5. Speaking of sex . . . I’m hosting a blog tour and giveaway for Simcha’s new book on NFP. Where should I do it? Here? Amazing Catechists? Patheos? I need to pick a spot.
6. Speaking not of sex . . . My friend Karina Fabian has a new book out. I haven’t read it, but I keep meaning to blurb it. If you like clean adult sci-fi, Catholic-themed usually, fun and a quick read, take a look. I’ve never not enjoyed reading one of her books, though I don’t do the zombie thing — I had to crop her cover for my presentation on finding a publisher this past summer at CWG, because, gross. Firmly planted in my Hardy Boys Not Thomas Hardy preferred category.
7. Aren’t these beautiful? I can’t decide whether they’re in budget or not. I do need a holy water font for the house. I’m nervous about the glass. But wow. Pretty.
3 thoughts on “7 Takes: Shakespeare Makes Me Sick, Rant-o-Rama, and Other Beautiful Things”
What? And no one has commented on the language thing? Guilty consciences, methinks. 🙂
Shakespeare is what brought me over here and I totally laughed. Even though I’d probably cry if it happened to me. And I don’t know what I’ll do when we lose Adult Time. Can’t-think-about-that-right-now–might-hyperventilate!!!
Well, silence was never the problem behavior, hehe. I’ll assume I’ve launched a storm of reform.

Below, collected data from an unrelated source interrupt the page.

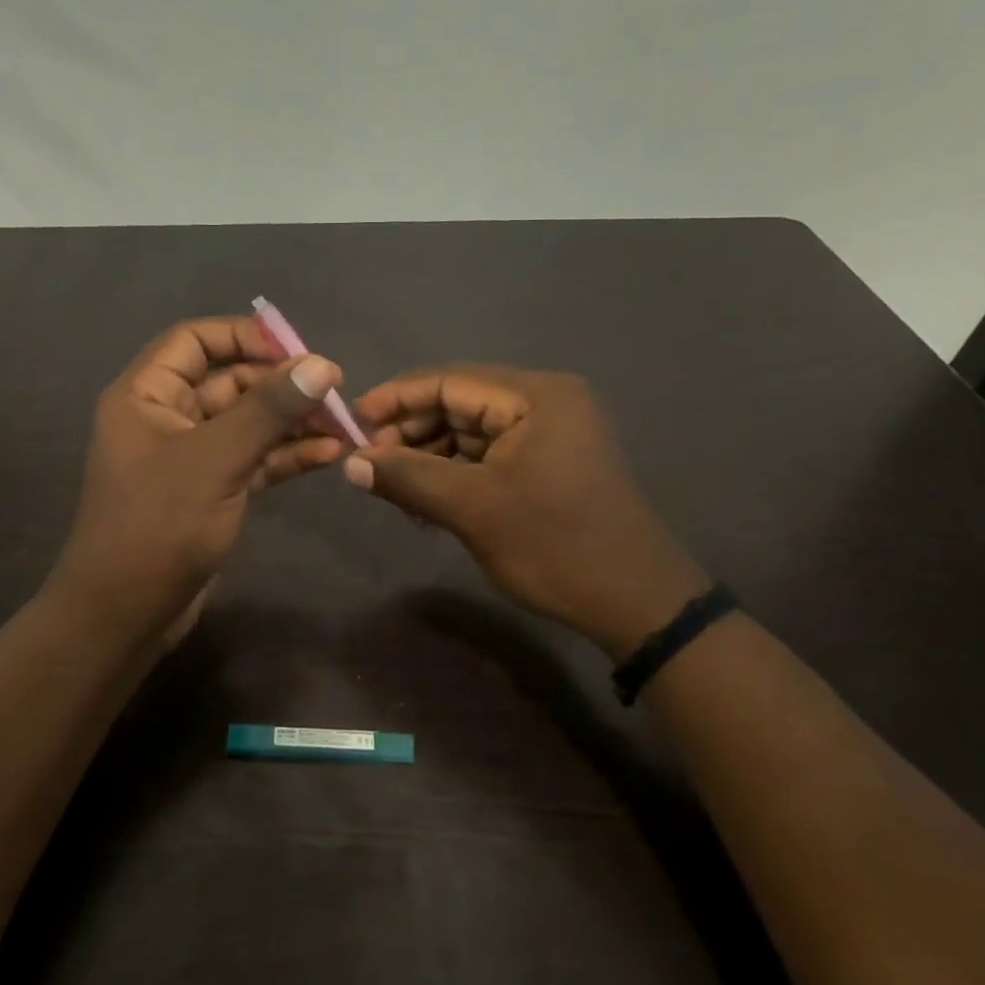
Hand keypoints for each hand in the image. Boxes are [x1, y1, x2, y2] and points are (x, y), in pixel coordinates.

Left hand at [49, 318, 345, 642]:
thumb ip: (267, 410)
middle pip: (228, 382)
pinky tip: (328, 455)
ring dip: (291, 423)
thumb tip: (321, 365)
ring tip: (344, 426)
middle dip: (280, 386)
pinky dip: (284, 456)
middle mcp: (164, 418)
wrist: (125, 613)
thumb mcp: (215, 460)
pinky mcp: (208, 492)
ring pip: (245, 424)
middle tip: (335, 394)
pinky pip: (250, 460)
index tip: (297, 349)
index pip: (193, 341)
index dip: (243, 336)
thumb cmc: (158, 526)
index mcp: (145, 395)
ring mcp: (188, 458)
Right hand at [343, 366, 708, 655]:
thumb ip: (407, 478)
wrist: (635, 603)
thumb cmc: (554, 546)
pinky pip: (486, 456)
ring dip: (428, 456)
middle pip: (458, 403)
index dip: (395, 398)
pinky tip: (425, 501)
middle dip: (410, 432)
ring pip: (468, 432)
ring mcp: (548, 434)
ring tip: (392, 489)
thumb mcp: (472, 509)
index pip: (449, 380)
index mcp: (535, 396)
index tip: (351, 421)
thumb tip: (349, 463)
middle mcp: (544, 403)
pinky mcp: (546, 464)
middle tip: (368, 465)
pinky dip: (453, 474)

Re: the Shakespeare incident . . . yeah, I did what I do in these situations, I devolved into a fit of disorganization. Crying would have been more productive, I’m sure. Definitely DO NOT think about the future. Bad idea. (And we don’t always lose it. Sometimes we make people go to bed. It’s variable. Nice thing — they don’t need us so much other hours, so it’s a different overall mix than when they were little.)